The British Virgin Islands (BVI) will shortly implement some important changes to the rules governing segregated portfolio companies (SPCs) incorporated or registered under the BVI Business Companies Act, 2004 (BCA). These changes, introduced by the BVI Business Companies (Amendment) Act, 2018 (the 2018 BCA Amendment Act) will come into force on 1 October 2018.
Whilst the use of SPCs in investment structures is not new, the BVI has historically restricted the use of SPC structures to regulated funds and insurance companies. The changes brought about by the 2018 BCA Amendment Act are intended to broaden the use of SPC structures going forward.
An SPC structure enables a BVI company to legally segregate assets and liabilities between individual segregated portfolios within the same single legal entity. Assets of an SPC are therefore either: (a) segregated portfolio assets (i.e. assets and liabilities of each of the segregated portfolios); or (b) general assets of the company (i.e. assets which are not comprised in any segregated portfolios). A creditor of a particular segregated portfolio will only have redress to the assets of that segregated portfolio (and, where those assets are not sufficient for the purposes of discharging its liability to the creditor, to the general assets), not the assets of other segregated portfolios. This therefore enables an SPC to legally ring fence its assets and liabilities as between segregated portfolios, which offers enhanced bankruptcy protection when compared with multi-class structures.

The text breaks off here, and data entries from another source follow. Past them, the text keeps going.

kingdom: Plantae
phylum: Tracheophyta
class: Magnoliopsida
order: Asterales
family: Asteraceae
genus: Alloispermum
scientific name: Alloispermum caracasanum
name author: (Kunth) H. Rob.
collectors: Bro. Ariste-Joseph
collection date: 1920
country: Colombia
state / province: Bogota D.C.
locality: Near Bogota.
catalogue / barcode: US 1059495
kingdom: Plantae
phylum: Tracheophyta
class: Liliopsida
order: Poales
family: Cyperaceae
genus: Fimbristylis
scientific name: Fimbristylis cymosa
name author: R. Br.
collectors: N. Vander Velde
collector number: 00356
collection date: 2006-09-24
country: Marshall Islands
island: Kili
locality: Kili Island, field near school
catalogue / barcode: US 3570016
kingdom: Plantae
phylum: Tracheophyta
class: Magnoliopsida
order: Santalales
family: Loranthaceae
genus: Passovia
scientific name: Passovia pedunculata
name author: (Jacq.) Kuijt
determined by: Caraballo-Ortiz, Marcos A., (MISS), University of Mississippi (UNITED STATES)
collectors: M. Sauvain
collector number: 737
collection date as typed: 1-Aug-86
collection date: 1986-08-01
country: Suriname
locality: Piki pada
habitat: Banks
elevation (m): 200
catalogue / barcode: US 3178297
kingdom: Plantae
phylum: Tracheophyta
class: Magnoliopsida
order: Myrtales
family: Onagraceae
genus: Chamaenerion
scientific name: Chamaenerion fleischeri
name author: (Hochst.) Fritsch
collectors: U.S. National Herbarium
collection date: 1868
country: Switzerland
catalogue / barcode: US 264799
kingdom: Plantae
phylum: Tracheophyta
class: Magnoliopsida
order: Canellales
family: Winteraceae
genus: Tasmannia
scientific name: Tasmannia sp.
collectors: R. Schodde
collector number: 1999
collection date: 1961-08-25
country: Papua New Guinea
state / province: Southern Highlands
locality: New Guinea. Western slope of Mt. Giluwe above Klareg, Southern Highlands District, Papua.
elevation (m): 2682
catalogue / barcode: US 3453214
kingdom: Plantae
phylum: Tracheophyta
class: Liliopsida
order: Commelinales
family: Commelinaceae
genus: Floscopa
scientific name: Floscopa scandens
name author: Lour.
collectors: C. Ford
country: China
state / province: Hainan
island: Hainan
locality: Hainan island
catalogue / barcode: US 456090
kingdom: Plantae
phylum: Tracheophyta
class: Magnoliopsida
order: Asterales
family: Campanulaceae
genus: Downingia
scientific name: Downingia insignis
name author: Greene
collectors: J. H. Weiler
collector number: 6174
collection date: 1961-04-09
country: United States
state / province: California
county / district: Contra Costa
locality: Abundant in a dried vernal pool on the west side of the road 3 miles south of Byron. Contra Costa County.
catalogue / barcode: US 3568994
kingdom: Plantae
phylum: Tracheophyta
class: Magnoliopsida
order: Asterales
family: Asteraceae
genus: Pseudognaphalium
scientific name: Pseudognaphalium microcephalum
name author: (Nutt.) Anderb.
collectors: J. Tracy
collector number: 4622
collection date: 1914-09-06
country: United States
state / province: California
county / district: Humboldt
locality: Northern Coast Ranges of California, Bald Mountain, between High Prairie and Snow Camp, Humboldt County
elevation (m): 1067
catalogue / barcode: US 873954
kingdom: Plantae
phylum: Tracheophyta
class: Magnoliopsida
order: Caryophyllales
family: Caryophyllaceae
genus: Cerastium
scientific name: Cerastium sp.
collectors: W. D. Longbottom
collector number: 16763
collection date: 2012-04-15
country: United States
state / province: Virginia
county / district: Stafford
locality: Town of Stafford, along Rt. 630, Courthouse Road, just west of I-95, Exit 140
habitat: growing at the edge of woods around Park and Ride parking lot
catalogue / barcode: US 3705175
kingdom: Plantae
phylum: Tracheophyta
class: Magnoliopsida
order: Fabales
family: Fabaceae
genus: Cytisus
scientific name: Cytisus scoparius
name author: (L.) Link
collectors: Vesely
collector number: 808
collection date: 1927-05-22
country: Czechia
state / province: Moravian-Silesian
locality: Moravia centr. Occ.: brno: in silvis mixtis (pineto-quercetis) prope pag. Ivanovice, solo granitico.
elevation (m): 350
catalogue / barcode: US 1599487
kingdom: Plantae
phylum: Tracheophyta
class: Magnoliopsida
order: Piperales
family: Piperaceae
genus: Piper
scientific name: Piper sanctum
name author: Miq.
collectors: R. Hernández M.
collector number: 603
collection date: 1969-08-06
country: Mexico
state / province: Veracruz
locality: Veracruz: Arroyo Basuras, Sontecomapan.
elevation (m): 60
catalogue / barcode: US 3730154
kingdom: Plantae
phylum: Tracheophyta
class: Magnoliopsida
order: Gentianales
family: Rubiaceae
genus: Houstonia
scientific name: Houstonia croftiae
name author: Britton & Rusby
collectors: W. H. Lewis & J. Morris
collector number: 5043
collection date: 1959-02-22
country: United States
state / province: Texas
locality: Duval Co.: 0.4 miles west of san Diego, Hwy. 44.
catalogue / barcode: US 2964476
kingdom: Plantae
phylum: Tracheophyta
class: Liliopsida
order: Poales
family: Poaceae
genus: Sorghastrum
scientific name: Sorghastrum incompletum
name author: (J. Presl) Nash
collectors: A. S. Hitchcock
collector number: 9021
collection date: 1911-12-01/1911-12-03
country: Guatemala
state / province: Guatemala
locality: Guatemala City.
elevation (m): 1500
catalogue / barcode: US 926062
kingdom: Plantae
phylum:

As noted above, the ability to incorporate a company, or register an existing one, as an SPC has historically been restricted in the BVI to regulated funds (which for BVI purposes are open-ended fund structures) and insurance companies. However, with effect from 1 October this restriction will be relaxed and the types of BVI companies eligible to utilise SPC structures will be greatly expanded to include all companies with the exception of certain those which are either:
- licensed to undertake investment business under the Securities and Investment Business Act, 2010 (i.e. broker dealers, investment managers, investment advisors etc.);
- licensed to act as an insurance manager or insurance intermediary under the Insurance Act 2008; or
- licensed to carry on any activity regulated under the Banks and Trust Companies Act, 1990, Company Management Act, 1990 or Financing and Money Services Act, 2009.
The most significant change brought about by these amendments is that going forward SPCs will now be able to be used in closed ended fund structures, which is a welcome development for the BVI funds industry and sponsors of private equity, venture capital and real estate fund structures in particular, as it will facilitate the ring-fencing of assets and liabilities as between portfolios without the need of for such funds to hold assets and transact through SPVs sitting beneath the fund.
The 2018 BCA Amendment Act also includes a number of other legal and administrative matters in relation SPCs, including an obligation to notify the Financial Services Commission on the reinstatement of previously terminated portfolios and allowing for new regulations on the rules governing the payment of dividends and other distributions by individual portfolios. An additional amendment of note is a statutory confirmation that segregated portfolios of the same SPC can contract with one another.
The content of this article is intended to provide a general guide to the subject matter. Specialist advice should be sought about your specific circumstances.